One result has been the enforced education of the provincial government about what was in the country that is now submerged. For example, it turns out that there were many more animals than had been thought. Stream fishing and spawning grounds were more important than had been suspected. The study group was an official government body, not a collection of crusading environmentalists, but the Sierra Club itself could hardly have come up with more damaging evidence than these unexcitable civil servants produced. The participants included British Columbia Hydro and Power, which built the dam and whose staff could not imagine so remarkable an engineering feat having harmful side effects; the Forest Service, which controlled the cutting of the timber and awarding of logging rights in the area; Fish and Wildlife, a branch of the Department of Recreation and Conservation concerned with protecting any birds or animals that showed signs of still wanting to hang around; and, among others, the departments of mines, agriculture, highways and water resources.

No study was even contemplated before the dam was built. It seemed to be enough that a great lake would be created in singularly beautiful mountain country, a lake 135 miles long and from one to 10 miles wide, walled in by 27 snow peaks, fed by six rivers and 139 streams and creeks, lined with primeval forests of cedar and spruce, fir and balsam, pine and hemlock, totally uninhabited, barely explored. There was talk of boating facilities, ski centers, hunting lodges, lake-shore summer cottages and trails through picture-postcard scenery—"an internationally famous resort" was a phrase sometimes used.

There were reasons for such sanguine expectations. This was a wild yet friendly country. Trees along the river screened out the mountains much of the time, until they were at once familiar and unexpected, coming into view suddenly at some open place in the woods, and the contrast between their enormous height and the pleasant valley land gave the place a comfortable grandeur.

Maybe the knowledge that all those glades would soon be buried under 200 or 300 feet of water heightened one's appreciation of them, but they seemed flawless, especially the cedar groves, 200-foot trees rising above open terraces floored with grass and ferns; long white sandbars at river bends, covered with the tracks of moose and bear; smooth pools where beaver slapped the water and ducks took off with fantastic velocity at the sight of a canoe. In one section 60 miles long and 35 miles wide, stretching between the Rockies and the Monashees, only seven structures stood before the dam builders arrived, five log cabins along the Canoe River and two shelters built by a mountain-climbing club on the heights—this the only evidence of human habitation in 2,100 square miles during the 165-year period since the valley was first explored. The Wood River was even less crowded. There were no houses along it, and it was known only because Hudson's Bay Company traders had used the route for crossing the Rockies from 1811 until 1884.

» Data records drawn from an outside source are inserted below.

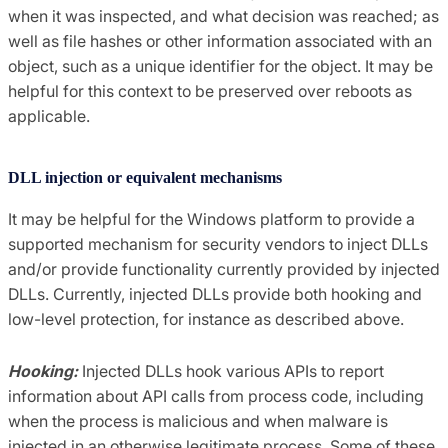
when it was inspected, and what decision was reached; as
well as file hashes or other information associated with an
object, such as a unique identifier for the object. It may be
helpful for this context to be preserved over reboots as
applicable.
DLL injection or equivalent mechanisms
It may be helpful for the Windows platform to provide a
supported mechanism for security vendors to inject DLLs
and/or provide functionality currently provided by injected
DLLs. Currently, injected DLLs provide both hooking and
low-level protection, for instance as described above.
Hooking:
Injected DLLs hook various APIs to report
information about API calls from process code, including
when the process is malicious and when malware is
injected in an otherwise legitimate process. Some of these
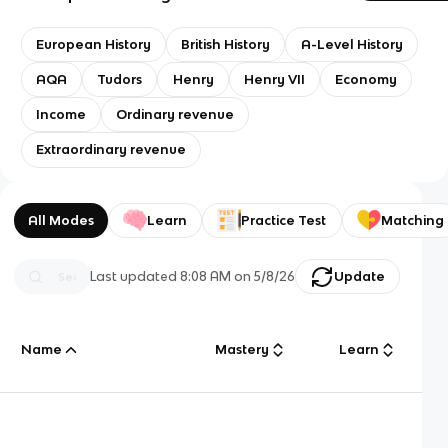
European History
British History
A-Level History
AQA
Tudors
Henry
Henry VII
Economy
Income
Ordinary revenue
Extraordinary revenue
All Modes
Learn
Practice Test
Matching
Last updated
8:08 AM
on
5/8/26
Update
Name
Mastery
Learn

Every few miles along the big rivers, such as the Columbia, the Canoe and the Wood, streams poured into the valleys from the mountains. They were called creeks on the maps, but in any less-well-watered country they could qualify as rivers. They were noisy, turbulent, cheerful intrusions in the quiet woods, no two alike, sometimes dropping in thousand-foot falls over the cliffs, more often surging out of dark, timbered valleys that curved back into unknown country at the base of the mountains. They sparked an exploratory impulse in the most sedentary traveler, a desire to find out where they came from and what sort of country they passed through. The reservoir promised to open the way to them.